El precioso logo de la cabecera lo hizo Chicho, mi hermano pequeño, desde los Estados Unidos, y me lo envió. En este sitio se pueden ver varios álbumes de creaciones suyas. A mí me encantan. Este es el sitio oficial The Art of Chicho Lorenzo: más dedicado a cuadros.

viernes, 31 de diciembre de 2010

El país de los enanos, porque los enanos no se merecen el miedo ni la responsabilidad de los adultos.


Primer día cole Laura: las dos felices.

Al país de los enanos hay que ir en triciclo y no pasar del metro y medio. Alguien lo ha imaginado así.

En el país de los enanos todo es pequeño, todo menos la diversión y las ideas.

Es pequeño el balón, pequeño el campo, grandes las carcajadas y grandes las carreras. Y cuando los enanos y los niños juegan al fútbol corren mejor que nadie y meten cada uno más goles que los demás.

Es pequeño en el país de los enanos el apetito, pequeña el hambre, pequeños el puré y las verduras, y muy grandes los dulces, y los macarrones, que le gustan a Laura.

Laura entró el otro día en el país de los enanos. Iba, por supuesto, montada en su triciclo —¿o iba en su bicicleta?—, y entró, cree recordar, por la puerta del armario de la ropa de los muñecos. Está casi segura de ello.

Lleva ¿cuánto tiempo? en el país de los enanos y no recuerda si sabe regresar a casa, si quiere regresar a casa. Bueno, mejor sigue pedaleando.

Cuando abandona el triciclo ve que hay una fila interminable de triciclos y de bicis vacíos. Se pierden, con sus colores, en el horizonte.

Laura encuentra junto a una puerta a los enanos custodios, que tienen todo el tiempo del mundo para guardar la puerta, todo el derecho del mundo a exigir mil y un requisitos para permitir el paso.

Pero los enanos solo te piden entre risas que midas menos que su vara de avellano, que mide un metro y medio: ni un milímetro más ni un milímetro menos.

Junto a la vara, Laura es más bajita.
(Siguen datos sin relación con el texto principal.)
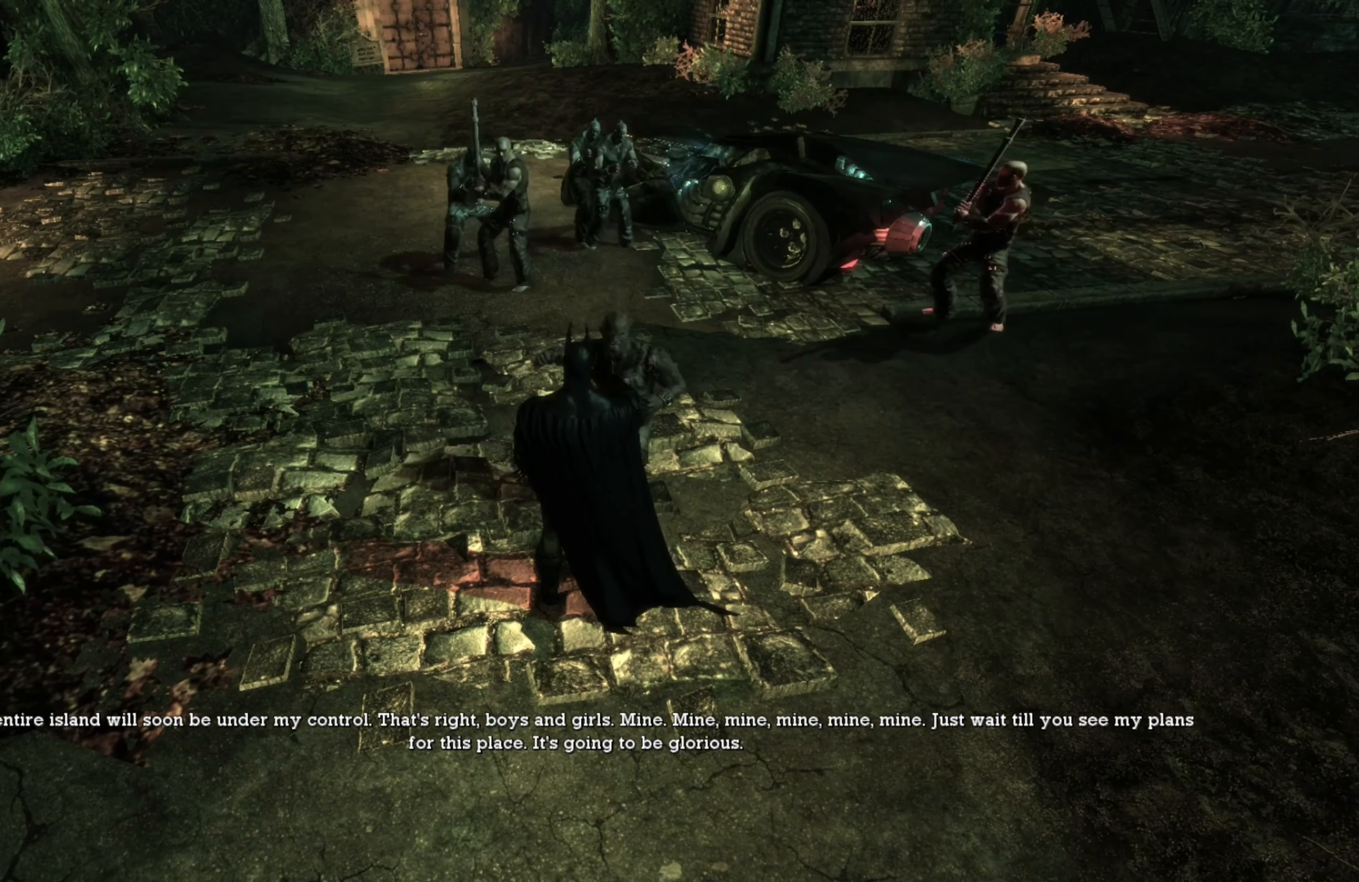
{"buttons": [], "left_stick": "down", "right_stick": "center", "events": [[80, "Y", "up"], [480, "left_stick", "down"]]}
Los enanos guardan de nuevo el «metroimedio» y le dicen:

—Lo bien que nos lo vamos a pasar, Laurita.

Laura camina y, según pasa, ve muchos más niños que ya están allí jugando.

Laura piensa: «Entonces, aquí, si todo el mundo juega, ¿quién cocinará? ¿Quién limpiará este parque que veo? ¿Quién fabricará los juguetes y balones si los enanos no paran de jugar?» y, por un momento, su cabeza se asoma peligrosamente por el armario azul y blanco de la ropa de muñecos al cuarto, al mundo real y organizado de los adultos. Rápidamente Laura solo piensa en cuánto le apetece comerse un gran bombón de esos que ve en la caja que sujeta el enano más gordo que jamás haya visto. Entonces se borra la cenefa de la pared del cuarto, se borran la puerta y la ventana y hasta el mismo armario azul y blanco.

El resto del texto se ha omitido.